As nights once again grow warmer and shorter, WaterFire season approaches, and with this seasonal public ritual, our modern city-state can reflect on its originals in ancient times. WaterFire is often described as elemental public art, as symbolic sacred activity that rekindles the spirit of community. As a philosopher, I also find that our festival of fire and water invites meditation on cycles of life, on reality enduring through change, and on culture’s uses of nature. Thousands of years ago, ritual gatherings were staples of community in the city-states of Greece, where philosophical theories of nature and society first developed. We can imagine something like WaterFire taking place among the festivals of classical Athens: see how our fire-tending boats are named for Greek gods and heroes of arts and science—Athena and Phoebus, Prometheus and Daedalus. When I teach the beginnings of science and philosophy in ancient Greece, I often think of WaterFire.
The earliest known philosophers explored how human life and society depend on a wider world of natural patterns. They knew that the limited human perspective can obscure a more unified reality in nature, and some imagined the human being as a microcosm parallel to the whole universe. The first recognized philosopher, named Thales, proposed that all of nature comes from water; his successor wrote of how souls embrace our bodies much as air encompasses the world. Others produced artifactual and biological models of the structure of the perceptible world. Most of them were fascinated with “the elements” and “the opposites”: fire and water, earth and air (or hot and cold, wet and dry) were considered basic ingredients of ourselves as well as of everything we experience.
Heraclitus, the Greek “Riddler,” could be the official philosopher of WaterFire Providence.
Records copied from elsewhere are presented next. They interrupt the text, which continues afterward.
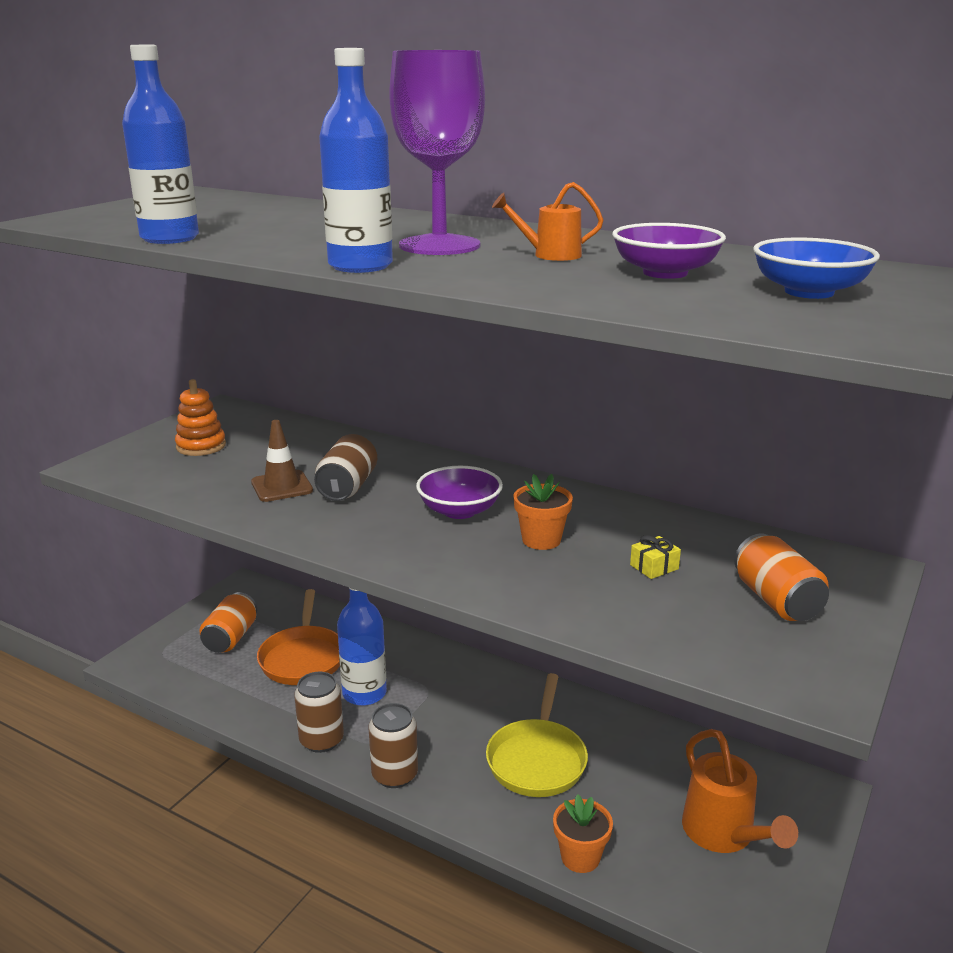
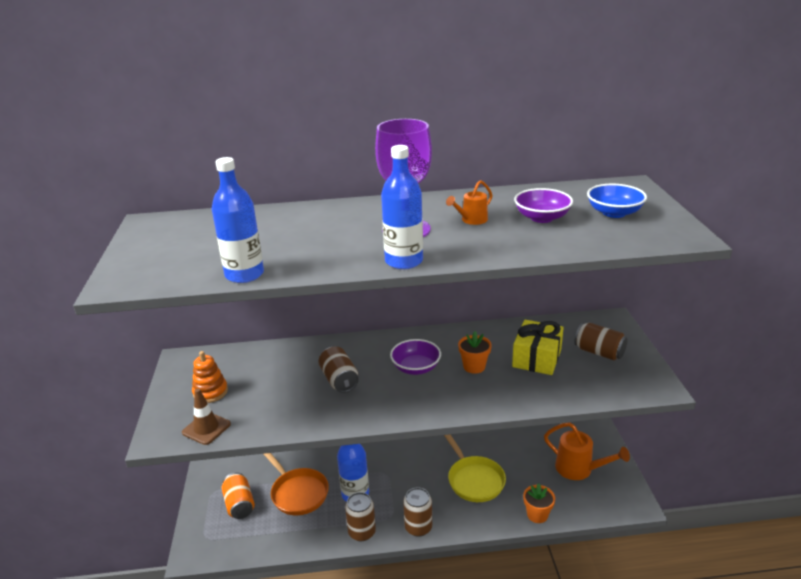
camera: 35 degrees left, 5 degrees up
(282, 486) = (302, 396): brown traffic cone -> brown traffic cone (206, 428)
(654, 567) = (536, 358): yellow gift -> yellow gift, size x2.35
(776, 601) = (599, 352): orange can -> brown can

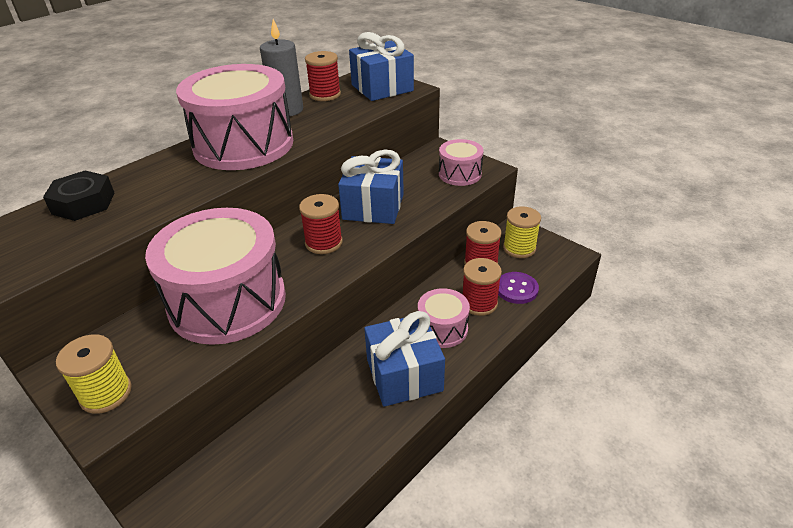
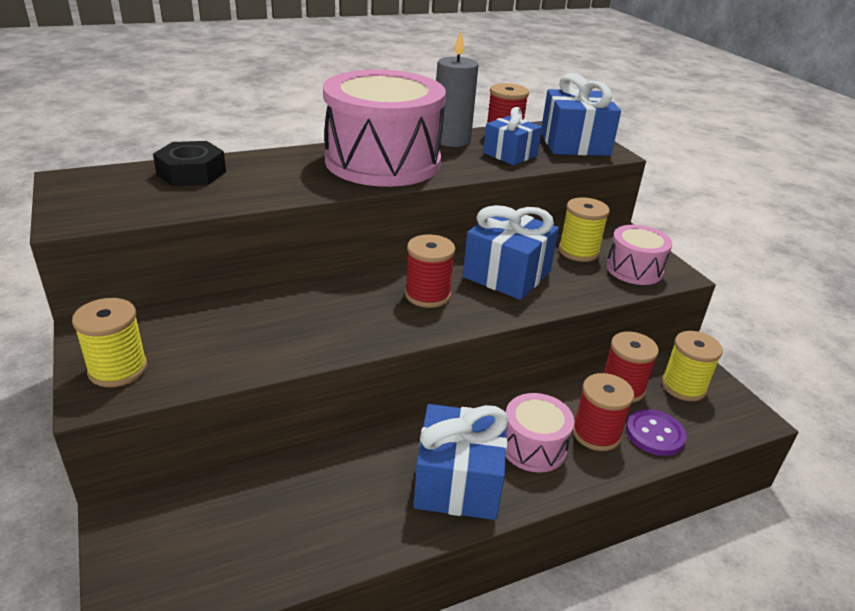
camera: 20 degrees right, 5 degrees down
(227, 301) = (289, 321): pink drum -> none
(339, 110) = (510, 154): none -> blue gift
(415, 172) = (578, 251): none -> yellow spool

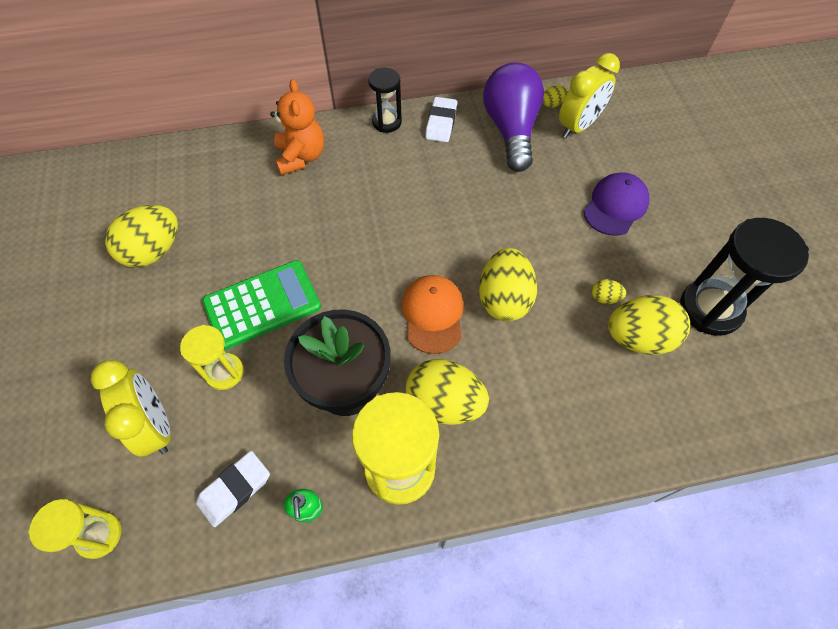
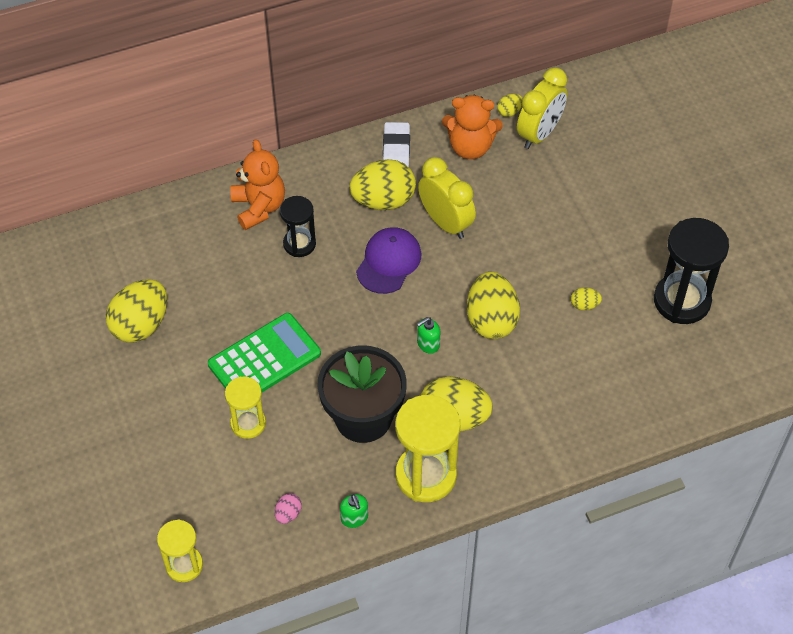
camera: 10 degrees left, 5 degrees down
(156, 426) = (202, 476): yellow clock -> yellow clock (445, 222)
(235, 489) = (288, 514): white eraser -> pink egg
(387, 122) = (339, 156): black hourglass -> black hourglass (299, 244)
(433, 314) = (428, 344): orange cap -> green soap dispenser
(511, 130) = (470, 147): purple light bulb -> orange teddy bear
(615, 206) = (586, 214): purple cap -> purple cap (388, 262)
(638, 338) = (618, 336): yellow egg -> yellow egg (383, 200)

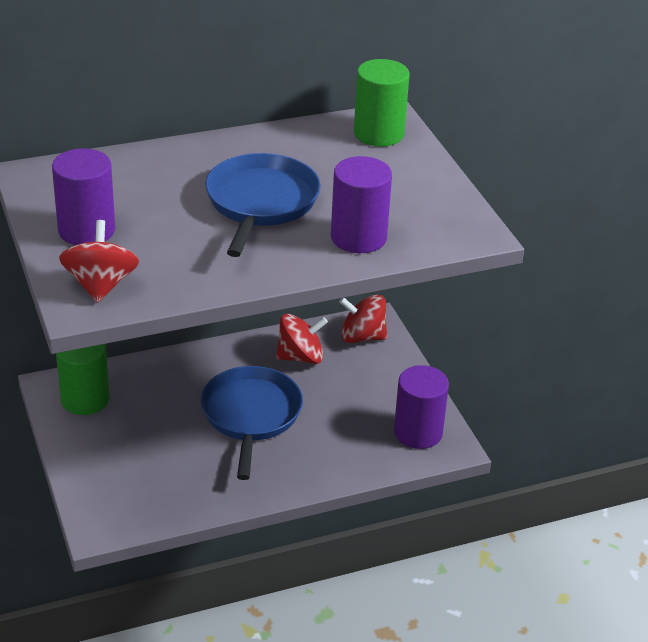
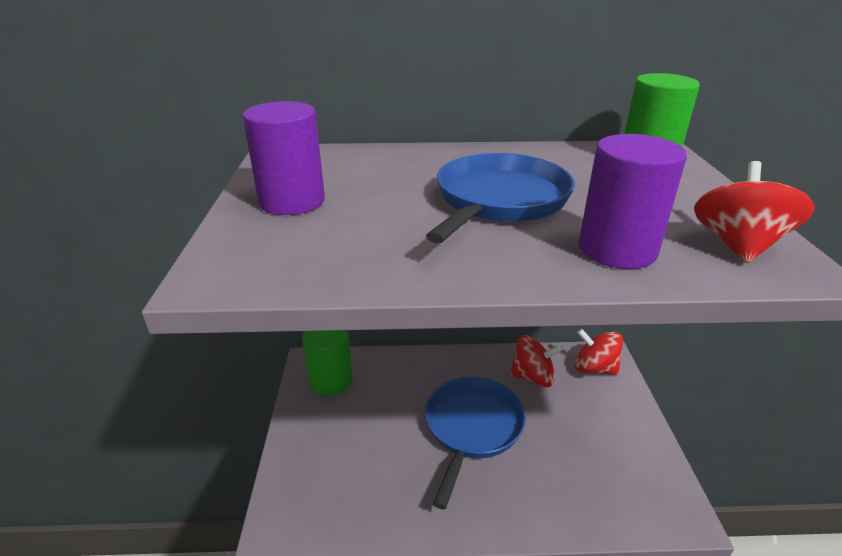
camera: 20 degrees right, 5 degrees down
(101, 285) = (261, 256): red spinning top -> red spinning top (737, 245)
(418, 432) = (645, 487): purple cylinder -> none

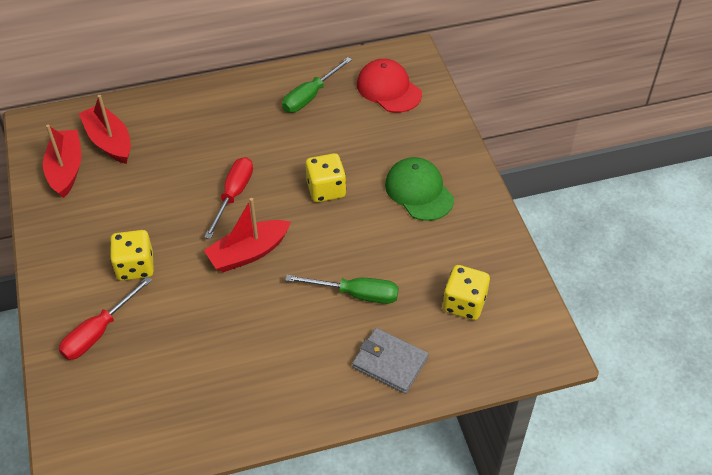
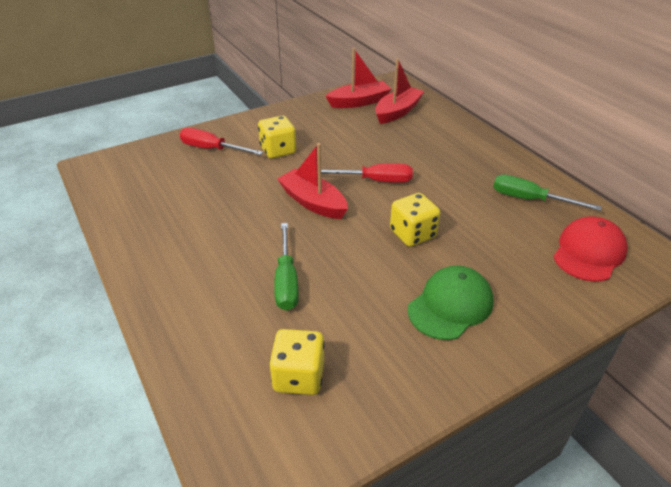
camera: 75 degrees right, 10 degrees down
(390, 362) = (204, 323): grey wallet -> none

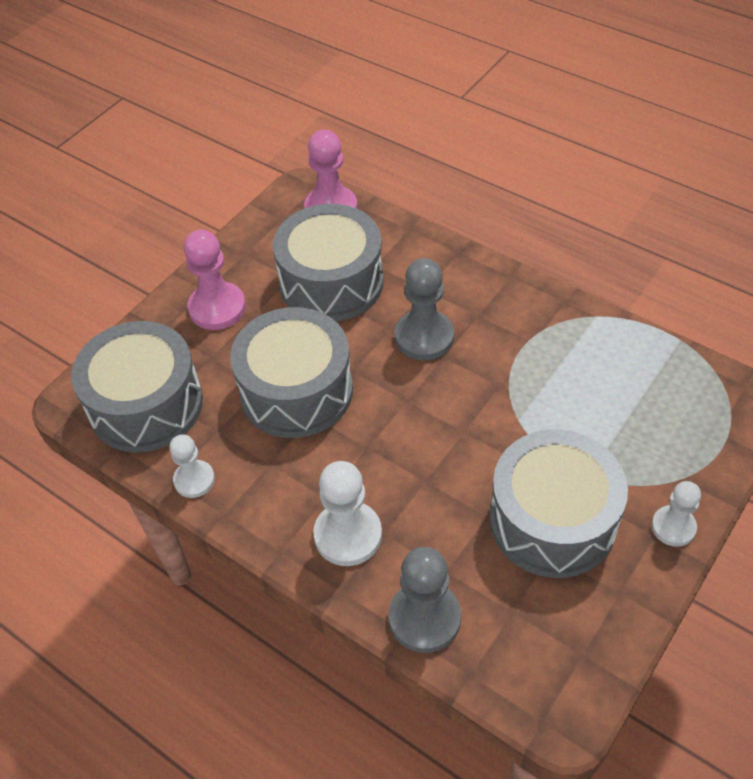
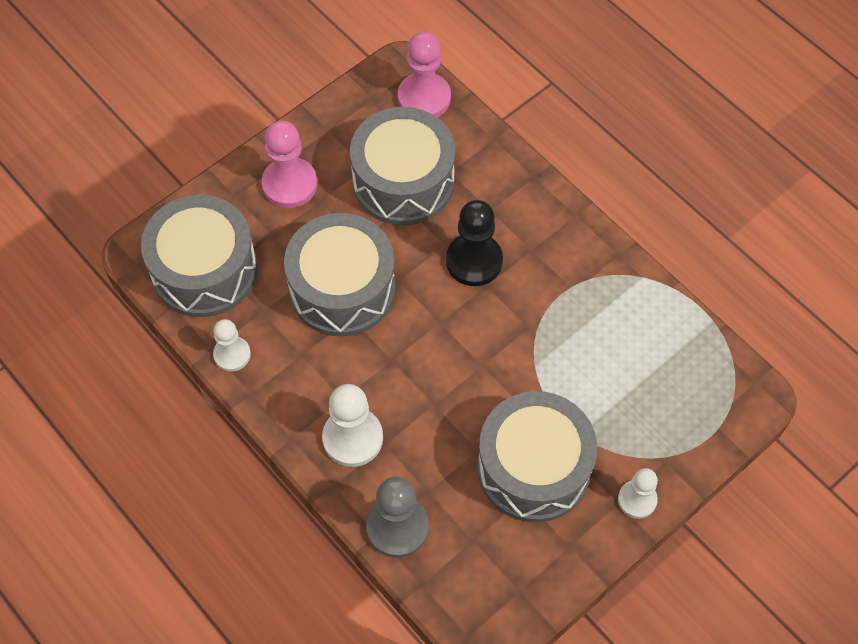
camera: 10 degrees right, 10 degrees up
(424, 337) = (474, 261): grey pawn -> black pawn

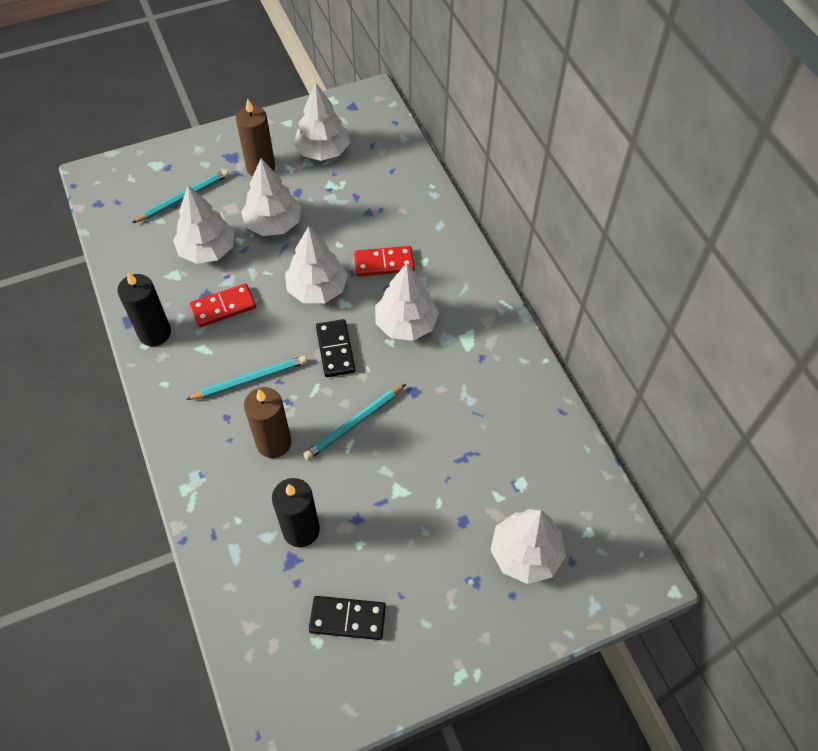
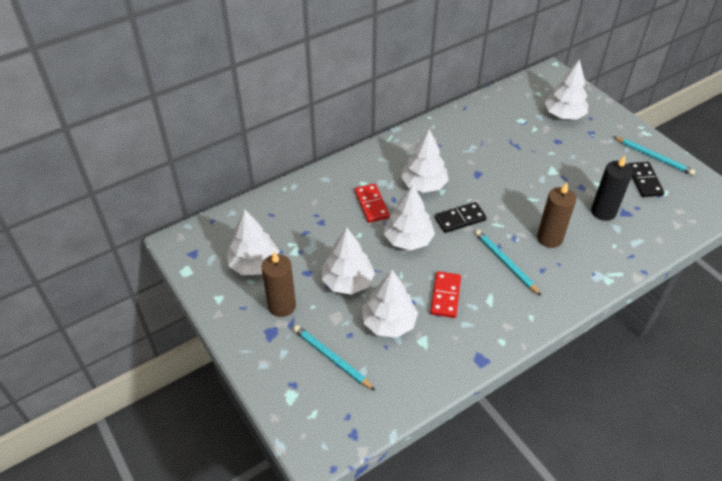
camera: 100 degrees left, 10 degrees down
(154, 333) = (487, 337): black candle -> none
(223, 307) = (445, 296): red domino -> red domino turned 45 degrees clockwise
(354, 424) = (515, 199): turquoise pencil -> turquoise pencil (653, 157)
Around 500 BC, in a thought-provoking aphoristic style, he used both water and fire as symbols to represent all of human experience. He wrote, “On those who walk into the same rivers, different and different waters flow” and “This cosmic world, the same for all…is an ever-living fire, kindled and extinguished in proper measures.” Part of his meaning was that patterns of change are essential to the natural world and that some everlasting changeless nature causes and explains those changes. Heraclitus believed in a wise Providence, a divine order to be sought through cautious experience of the external world, and also through introspection about our human nature. At WaterFire, witness how individuals and groups are moved to personal reflection by the awesome natural change and continuity in fire and water and life.
Cities and societies persist through change, too. Healthy social change requires good culture working with nature. Heraclitus worried that we misunderstand reality by relying too much on limited private experiences as if we choose to live in a dream rather than in the real world. He challenged us to study instead of “what’s common”—that is, not relying on popular opinion, but striving for the common good, and seeking a deeper understanding that is the birthright of every reasoning human being. This wisdom, too, he called a kind of fire within our watery souls. I like to think that our public ritual of WaterFire, our celebration of elements shared with neighbors of many backgrounds and lifestyles, is one flame of the culture that can keep a community healthy.
Glenn Rawson lives in Providence and teaches philosophy at Rhode Island College.